Year: 2015

The Network Man. Enjoyed reading this New Yorker feature on Reid Hoffman a couple days ago. One section stood out to me, particularly given the rise of Slack for these kind of networks.

The keeper of your career will be not your employer but your personal network—so you’d better put a lot of effort into making it as extensive and as vital as possible.

Functional Chameleons

The best in customer care are functional chameleons, becoming conversant as product managers, marketers and salespeople to bring resolution to customers.

Lessons from the Woman Who Built Squarespace’s Customer Care Team.

We Hire The Best. Solid article about building better hiring processes. One of the takeaways: the later in a process you consider diversity the bigger the problem you face.

Maciej on advertising

Advertisers like to use moralizing language when their money starts to flow in the wrong direction. Tricking people into watching ads is good; being tricked into showing ads to automated traffic is evil.

What Happens Next Will Amaze You.

College Calculus

“To be clear, the idea is not that there will be a big financial payoff to a liberal arts degree,” Cappelli writes. “It is that there is no guarantee of a payoff from very practical, work-based degrees either, yet that is all those degrees promise. For liberal arts, the claim is different and seems more accurate, that it will enrich your life and provide lessons that extend beyond any individual job.

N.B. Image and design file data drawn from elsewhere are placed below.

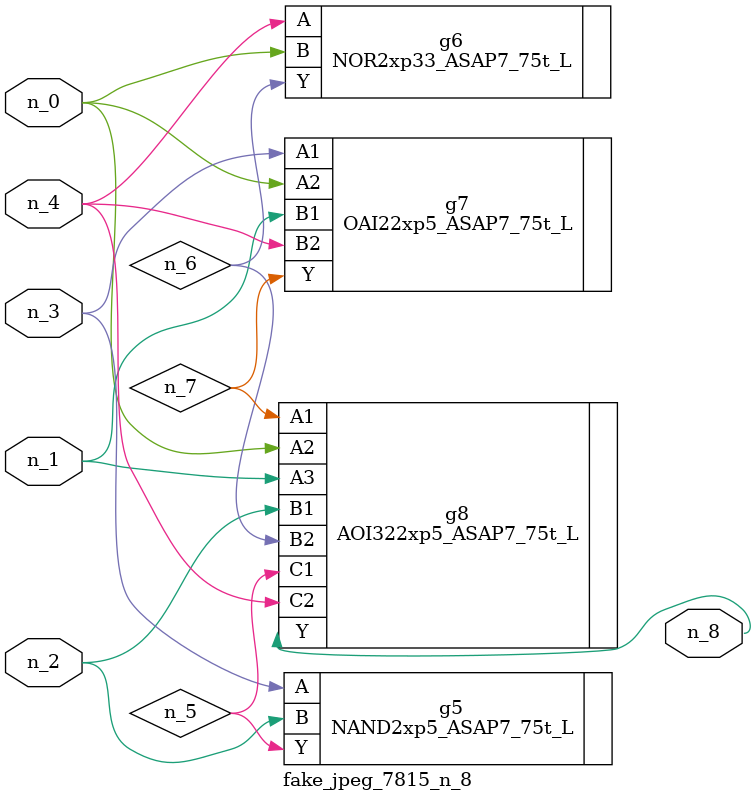
<source format=v>
module fake_jpeg_7815_n_8 (n_3, n_2, n_1, n_0, n_4, n_8);

input n_3;
input n_2;
input n_1;
input n_0;
input n_4;

output n_8;

wire n_6;
wire n_5;
wire n_7;

NAND2xp5_ASAP7_75t_L g5 ( 
.A(n_3),
.B(n_2),
.Y(n_5)
);

NOR2xp33_ASAP7_75t_L g6 ( 
.A(n_4),
.B(n_0),
.Y(n_6)
);

OAI22xp5_ASAP7_75t_L g7 ( 
.A1(n_3),
.A2(n_0),
.B1(n_1),
.B2(n_4),
.Y(n_7)
);

AOI322xp5_ASAP7_75t_L g8 ( 
.A1(n_7),
.A2(n_0),
.A3(n_1),
.B1(n_2),
.B2(n_6),
.C1(n_5),
.C2(n_4),
.Y(n_8)
);


endmodule
</source>
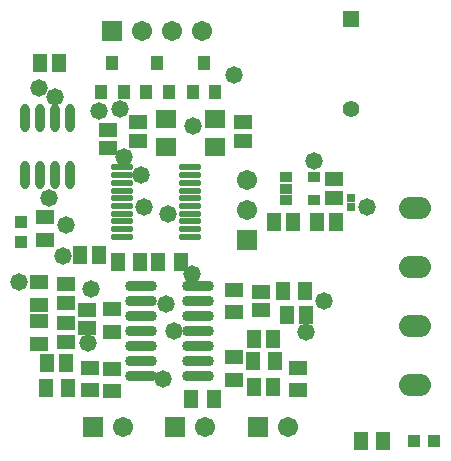
<source format=gts>
%FSLAX25Y25*%
%MOIN*%
G70*
G01*
G75*
G04 Layer_Color=8388736*
%ADD10R,0.02000X0.02000*%
%ADD11R,0.04134X0.05512*%
%ADD12R,0.05512X0.04134*%
%ADD13O,0.09843X0.02756*%
%ADD14O,0.02362X0.08661*%
%ADD15R,0.06300X0.05500*%
%ADD16O,0.06693X0.01378*%
%ADD17R,0.03543X0.02559*%
%ADD18R,0.03543X0.03740*%
%ADD19R,0.03937X0.03937*%
%ADD20R,0.03937X0.03937*%
%ADD21R,0.03740X0.05315*%
%ADD22R,0.05315X0.03740*%
%ADD23C,0.01000*%
%ADD24C,0.00000*%
%ADD25C,0.02000*%
%ADD26C,0.01600*%
%ADD27C,0.03200*%
%ADD28R,0.05906X0.05906*%
%ADD29C,0.05906*%
%ADD30R,0.05906X0.05906*%
%ADD31C,0.04724*%
%ADD32R,0.04724X0.04724*%
%ADD33O,0.09843X0.06693*%
%ADD34C,0.05000*%
%ADD35R,0.02000X0.02000*%
%ADD36C,0.00984*%
%ADD37C,0.01575*%
%ADD38C,0.02362*%
%ADD39C,0.00800*%
%ADD40C,0.00787*%
%ADD41C,0.00591*%
%ADD42R,0.00730X0.02560*%
%ADD43R,0.06700X0.01800*%
%ADD44R,0.00650X0.02300*%
%ADD45R,0.02300X0.00650*%
%ADD46R,0.01800X0.06700*%
%ADD47R,0.02560X0.00730*%
%ADD48R,0.05906X0.78740*%
%ADD49R,0.02800X0.02800*%
%ADD50R,0.04934X0.06312*%
%ADD51R,0.06312X0.04934*%
%ADD52O,0.10642X0.03556*%
%ADD53O,0.03162X0.09461*%
%ADD54R,0.07100X0.06300*%
%ADD55O,0.07493X0.02178*%
%ADD56R,0.04343X0.03359*%
%ADD57R,0.04343X0.04540*%
%ADD58R,0.04540X0.06115*%
%ADD59R,0.06115X0.04540*%
%ADD60R,0.06706X0.06706*%
%ADD61C,0.06706*%
%ADD62R,0.06706X0.06706*%
%ADD63C,0.05524*%
%ADD64R,0.05524X0.05524*%
%ADD65O,0.10642X0.07493*%
%ADD66C,0.05800*%
D19*
X237000Y297031D02*
D03*
Y303725D02*
D03*
D20*
X368154Y231000D02*
D03*
X374847D02*
D03*
D49*
X347000Y312000D02*
D03*
Y309000D02*
D03*
D50*
X276740Y290500D02*
D03*
X269260D02*
D03*
X290240D02*
D03*
X282760D02*
D03*
X293760Y245000D02*
D03*
X301240D02*
D03*
X331740Y281000D02*
D03*
X324260D02*
D03*
X314260Y257500D02*
D03*
X321740D02*
D03*
X245260Y248500D02*
D03*
X252740D02*
D03*
X350260Y231000D02*
D03*
X357740D02*
D03*
D51*
X308000Y258740D02*
D03*
Y251260D02*
D03*
X260000Y255240D02*
D03*
Y247760D02*
D03*
X267500Y247413D02*
D03*
Y254894D02*
D03*
X308000Y273760D02*
D03*
Y281240D02*
D03*
X329500Y247760D02*
D03*
Y255240D02*
D03*
X243000Y263260D02*
D03*
Y270740D02*
D03*
X245010Y297933D02*
D03*
Y305413D02*
D03*
X243000Y283740D02*
D03*
Y276260D02*
D03*
X267500Y267260D02*
D03*
Y274740D02*
D03*
D52*
X276854Y282500D02*
D03*
Y277500D02*
D03*
Y272500D02*
D03*
Y267500D02*
D03*
Y262500D02*
D03*
Y257500D02*
D03*
Y252500D02*
D03*
X296146Y282500D02*
D03*
Y277500D02*
D03*
Y272500D02*
D03*
Y267500D02*
D03*
Y262500D02*
D03*
Y257500D02*
D03*
Y252500D02*
D03*
D53*
X253500Y338449D02*
D03*
X248500D02*
D03*
X243500D02*
D03*
X238500D02*
D03*
X253500Y319551D02*
D03*
X248500D02*
D03*
X243500D02*
D03*
X238500D02*
D03*
D54*
X301650Y328750D02*
D03*
X285350D02*
D03*
Y338250D02*
D03*
X301650D02*
D03*
D55*
X270779Y322016D02*
D03*
Y319457D02*
D03*
Y316898D02*
D03*
Y314339D02*
D03*
Y311779D02*
D03*
Y309221D02*
D03*
Y306661D02*
D03*
Y304102D02*
D03*
Y301543D02*
D03*
Y298984D02*
D03*
X293220Y322016D02*
D03*
Y319457D02*
D03*
Y316898D02*
D03*
Y314339D02*
D03*
Y311779D02*
D03*
Y309221D02*
D03*
Y306661D02*
D03*
Y304102D02*
D03*
Y301543D02*
D03*
Y298984D02*
D03*
D56*
X334724Y318740D02*
D03*
Y311260D02*
D03*
X325276D02*
D03*
Y315000D02*
D03*
Y318740D02*
D03*
D57*
X294260Y347079D02*
D03*
X298000Y356921D02*
D03*
X301740Y347079D02*
D03*
X263760D02*
D03*
X267500Y356921D02*
D03*
X271240Y347079D02*
D03*
X278760D02*
D03*
X282500Y356921D02*
D03*
X286240Y347079D02*
D03*
D58*
X325850Y273000D02*
D03*
X332150D02*
D03*
X252150Y257000D02*
D03*
X245850D02*
D03*
X314850Y249000D02*
D03*
X321150D02*
D03*
X321150Y265000D02*
D03*
X314850D02*
D03*
X243350Y357000D02*
D03*
X249650D02*
D03*
X327650Y304000D02*
D03*
X321350D02*
D03*
X342150D02*
D03*
X335850D02*
D03*
X263150Y293000D02*
D03*
X256850D02*
D03*
D59*
X252000Y270150D02*
D03*
Y263850D02*
D03*
Y276850D02*
D03*
Y283150D02*
D03*
X259000Y274650D02*
D03*
Y268350D02*
D03*
X266000Y334650D02*
D03*
Y328350D02*
D03*
X276000Y337150D02*
D03*
Y330850D02*
D03*
X311000Y330850D02*
D03*
Y337150D02*
D03*
X341350Y311850D02*
D03*
Y318150D02*
D03*
X317000Y280650D02*
D03*
Y274350D02*
D03*
D60*
X312500Y298000D02*
D03*
D61*
Y308000D02*
D03*
Y318000D02*
D03*
X298500Y235500D02*
D03*
X271000D02*
D03*
X326000D02*
D03*
X277500Y367500D02*
D03*
X287500D02*
D03*
X297500D02*
D03*
D62*
X288500Y235500D02*
D03*
X261000D02*
D03*
X316000D02*
D03*
X267500Y367500D02*
D03*
D63*
X347000Y341500D02*
D03*
D64*
Y371500D02*
D03*
D65*
X368500Y249472D02*
D03*
Y269158D02*
D03*
Y288843D02*
D03*
Y308528D02*
D03*
D66*
X308000Y353000D02*
D03*
X352500Y309000D02*
D03*
X332150Y267150D02*
D03*
X259500Y263500D02*
D03*
X236500Y284000D02*
D03*
X338000Y277500D02*
D03*
X294400Y336000D02*
D03*
X271500Y325500D02*
D03*
X334724Y324276D02*
D03*
X270000Y341500D02*
D03*
X251859Y302984D02*
D03*
X263000Y341000D02*
D03*
X246500Y312000D02*
D03*
X278000Y309000D02*
D03*
X284500Y251500D02*
D03*
X277043Y319457D02*
D03*
X286000Y306500D02*
D03*
X260500Y281500D02*
D03*
X251000Y292500D02*
D03*
X288000Y267500D02*
D03*
X248500Y345500D02*
D03*
X243000Y348500D02*
D03*
X294000Y286500D02*
D03*
X285276Y276568D02*
D03*
M02*

</source>
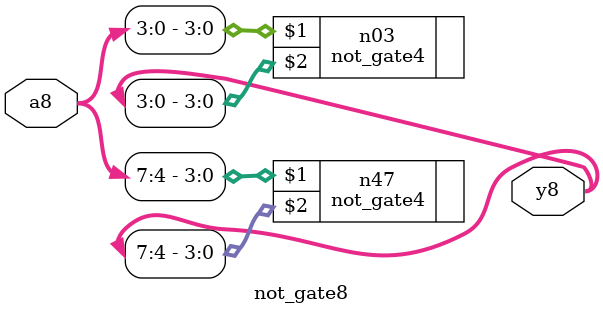
<source format=v>
module not_gate8
(
	input [7:0] a8,
	output [7:0] y8
);

	not_gate4 n03(a8[3:0], y8[3:0]);
	not_gate4 n47(a8[7:4], y8[7:4]);

endmodule

</source>
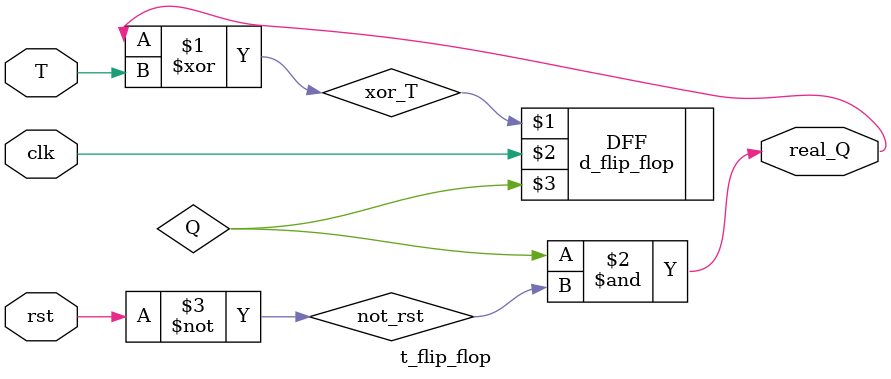
<source format=v>
`include "d_flip_flop.v"
module t_flip_flop(T, clk, real_Q, rst);
    input T, clk, rst;
    wire not_rst;
    wire xor_T, Q;
    output real_Q;

    not (not_rst, rst);
    xor (xor_T, real_Q, T);
    and (real_Q, Q, not_rst);
    d_flip_flop DFF(xor_T, clk, Q);
endmodule
</source>
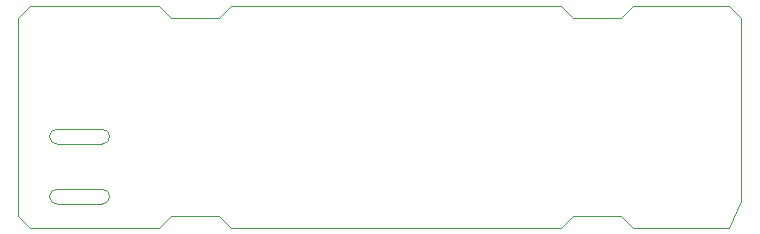
<source format=gbr>
%TF.GenerationSoftware,KiCad,Pcbnew,7.0.5*%
%TF.CreationDate,2023-09-07T09:14:09-04:00*%
%TF.ProjectId,NB1,4e42312e-6b69-4636-9164-5f7063625858,rev?*%
%TF.SameCoordinates,Original*%
%TF.FileFunction,Profile,NP*%
%FSLAX46Y46*%
G04 Gerber Fmt 4.6, Leading zero omitted, Abs format (unit mm)*
G04 Created by KiCad (PCBNEW 7.0.5) date 2023-09-07 09:14:09*
%MOMM*%
%LPD*%
G01*
G04 APERTURE LIST*
%TA.AperFunction,Profile*%
%ADD10C,0.050000*%
%TD*%
G04 APERTURE END LIST*
D10*
X124980085Y-107285652D02*
G75*
G03*
X124980085Y-106015652I0J635000D01*
G01*
X121170085Y-111095652D02*
G75*
G03*
X121170085Y-112365652I0J-635000D01*
G01*
X121170085Y-106015652D02*
X124980085Y-106015652D01*
X121170085Y-111095652D02*
X124980085Y-111095652D01*
X124980085Y-112365652D02*
X121170085Y-112365652D01*
X121170085Y-106015652D02*
G75*
G03*
X121170085Y-107285652I0J-635000D01*
G01*
X124980085Y-107285652D02*
X121170085Y-107285652D01*
X124980085Y-112365652D02*
G75*
G03*
X124980085Y-111095652I0J635000D01*
G01*
X179108100Y-96621600D02*
X178092100Y-95605600D01*
X164884100Y-96621600D02*
X163868100Y-95605600D01*
X164884100Y-113385600D02*
X163868100Y-114401600D01*
X118910100Y-95605600D02*
X117894100Y-96621600D01*
X135928100Y-114401600D02*
X163868100Y-114401600D01*
X130848100Y-96621600D02*
X134912100Y-96621600D01*
X130848100Y-113385600D02*
X134912100Y-113385600D01*
X129832100Y-95605600D02*
X118910100Y-95605600D01*
X134912100Y-96621600D02*
X135928100Y-95605600D01*
X169964100Y-114401600D02*
X178092100Y-114401600D01*
X168948100Y-113385600D02*
X169964100Y-114401600D01*
X179108100Y-112115600D02*
X179108100Y-96621600D01*
X134912100Y-113385600D02*
X135928100Y-114401600D01*
X129832100Y-95605600D02*
X130848100Y-96621600D01*
X130848100Y-113385600D02*
X129832100Y-114401600D01*
X164884100Y-113385600D02*
X168948100Y-113385600D01*
X163868100Y-95605600D02*
X135928100Y-95605600D01*
X178092100Y-114401600D02*
X179108100Y-112115600D01*
X178092100Y-95605600D02*
X169964100Y-95605600D01*
X117894100Y-113385600D02*
X118910100Y-114401600D01*
X118910100Y-114401600D02*
X129832100Y-114401600D01*
X164884100Y-96621600D02*
X168948100Y-96621600D01*
X168948100Y-96621600D02*
X169964100Y-95605600D01*
X117894100Y-96621600D02*
X117894100Y-113385600D01*
M02*

</source>
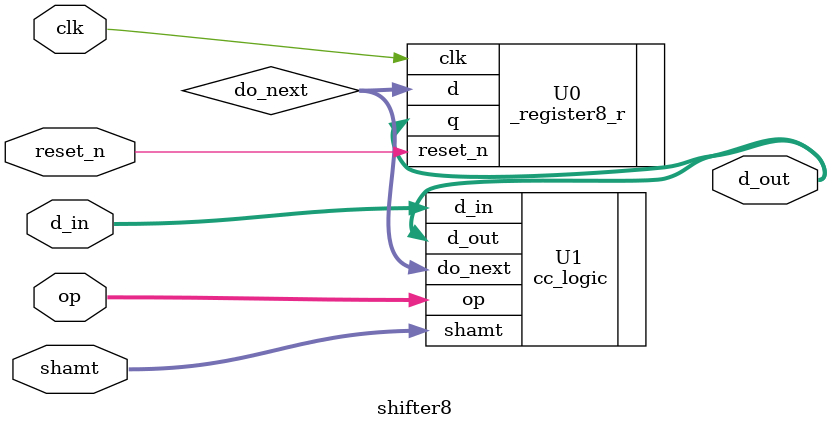
<source format=v>
module shifter8(clk, reset_n, op, shamt, d_in, d_out);// register에서 기억하고 있는 값을 입력된 shamt만큼 이동시키는 topmodule
input clk, reset_n;
input [2:0] op;
input [1:0] shamt;
input [7:0] d_in;
output [7:0] d_out;

wire [7:0] do_next;

_register8_r 	U0(.clk(clk), .reset_n(reset_n), .d(do_next), .q(d_out)); // 기억소자 
cc_logic 		U1(.op(op), .shamt(shamt), .d_in(d_in), .d_out(d_out), .do_next(do_next)); // 실제 bit stream을 opcode에 따라 움직이는 module

endmodule
</source>
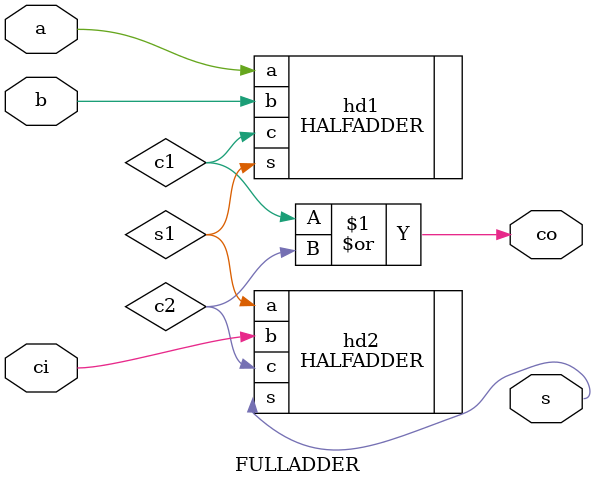
<source format=v>
`timescale 1ns / 1ps
module FULLADDER(
    input a,
    input b,
    input ci,
    output s,
    output co
);
    wire s1,c1,c2;
    HALFADDER hd1(
        .a(a),
        .b(b),
        .s(s1),
        .c(c1)
    );
    HALFADDER hd2(
        .a(s1),
        .b(ci),
        .s(s),
        .c(c2)
    );
    assign co=c1|c2;
endmodule
</source>
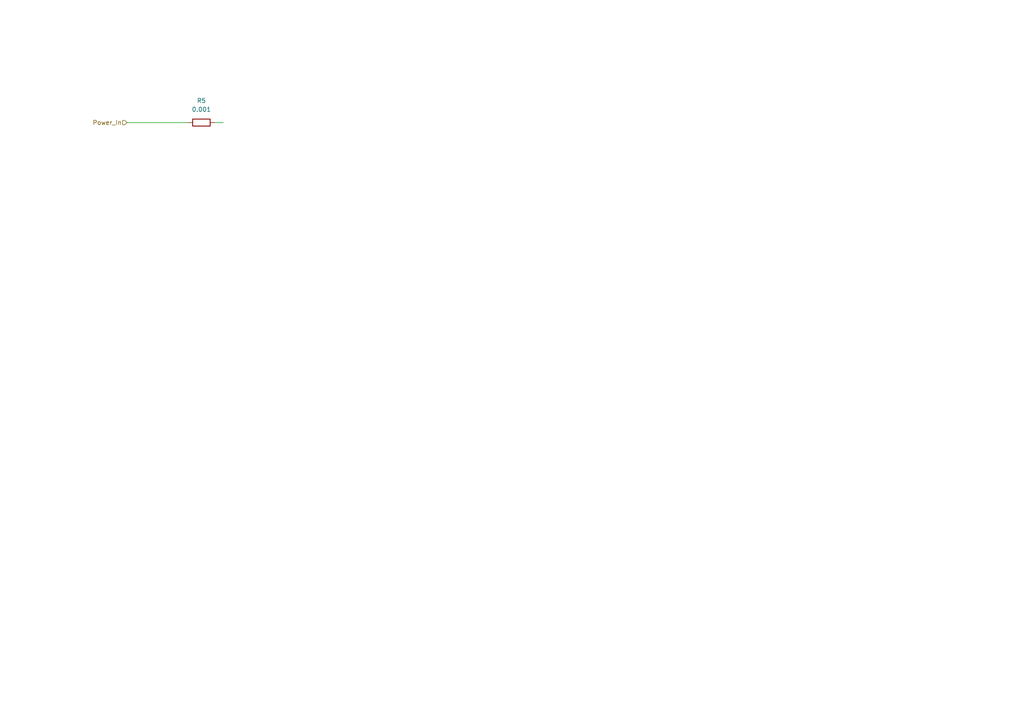
<source format=kicad_sch>
(kicad_sch
	(version 20231120)
	(generator "eeschema")
	(generator_version "8.0")
	(uuid "62b35c0e-11c5-47af-8e07-14aebfb921f7")
	(paper "A4")
	
	(wire
		(pts
			(xy 36.83 35.56) (xy 54.61 35.56)
		)
		(stroke
			(width 0)
			(type default)
		)
		(uuid "ce4950e9-d719-4c86-a45a-49ec149a6119")
	)
	(wire
		(pts
			(xy 62.23 35.56) (xy 64.77 35.56)
		)
		(stroke
			(width 0)
			(type default)
		)
		(uuid "d7dffd3a-7058-4e2d-a418-d923f2133bd0")
	)
	(hierarchical_label "Power_In"
		(shape input)
		(at 36.83 35.56 180)
		(fields_autoplaced yes)
		(effects
			(font
				(size 1.27 1.27)
			)
			(justify right)
		)
		(uuid "46f4ba66-97a5-43dc-a266-3d788a8aba43")
	)
	(symbol
		(lib_name "R_1")
		(lib_id "Device:R")
		(at 58.42 35.56 90)
		(unit 1)
		(exclude_from_sim no)
		(in_bom yes)
		(on_board yes)
		(dnp no)
		(fields_autoplaced yes)
		(uuid "83a79357-399a-4a97-abe0-b80454dd169e")
		(property "Reference" "R5"
			(at 58.42 29.21 90)
			(effects
				(font
					(size 1.27 1.27)
				)
			)
		)
		(property "Value" "0.001"
			(at 58.42 31.75 90)
			(effects
				(font
					(size 1.27 1.27)
				)
			)
		)
		(property "Footprint" "SnapEDA Library:RES_WSK12161L000FEA"
			(at 58.42 37.338 90)
			(effects
				(font
					(size 1.27 1.27)
				)
				(hide yes)
			)
		)
		(property "Datasheet" "~"
			(at 58.42 35.56 0)
			(effects
				(font
					(size 1.27 1.27)
				)
				(hide yes)
			)
		)
		(property "Description" ""
			(at 58.42 35.56 0)
			(effects
				(font
					(size 1.27 1.27)
				)
				(hide yes)
			)
		)
		(pin "2"
			(uuid "554e3d8b-a008-4043-944e-0c0ae9dd4924")
		)
		(pin "3"
			(uuid "a53ac9dc-6705-4efd-b1b0-77f00069cbdc")
		)
		(instances
			(project "LED_SnowBoard_V5"
				(path "/b9d479f4-7078-4d30-9ebd-becc11b3509c/01a2f5d7-039c-422b-acc7-9f331fc4ff87"
					(reference "R5")
					(unit 1)
				)
			)
		)
	)
)

</source>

There are centuries of experience providing support for that notion.”

What Is College Worth?

Turkle, Times, Technology, Trauma–Yet Again. Good critique of a recent New York Times essay and book review on the influence of technology in our lives. Related reading.

Working Remotely and the Virtue of Aggressive Transparency. Simon writes about the value of aggressive transparency in a distributed team. Great structure for thinking about expertise and performance at work.

The Startup Guide to 1-on-1s. Nice overview of how to think about one-on-one chats in a growing company. Includes a bit about how to do them effectively and an overview of questions that can help prompt conversation.

Talk-to-Think, Think-to-Talk, And Leadership. Two-pronged framework for thinking about communication styles within a team or company. The post is a helpful overview and set of ideas without being dogmatic about the two models.

Stop apologising

When there has been a deliberate change though—one that is important for future development and that almost certainly won’t be changing back—then that sort of apology can be counter productive. If you know that a feature has been removed and is gone for good, it’s unhelpful to offer false hope to a customer of “recording your feedback” and “voting for that to be returned”. It will probably never happen.

Stop apologising to customers and start leading them – Mathew Patterson.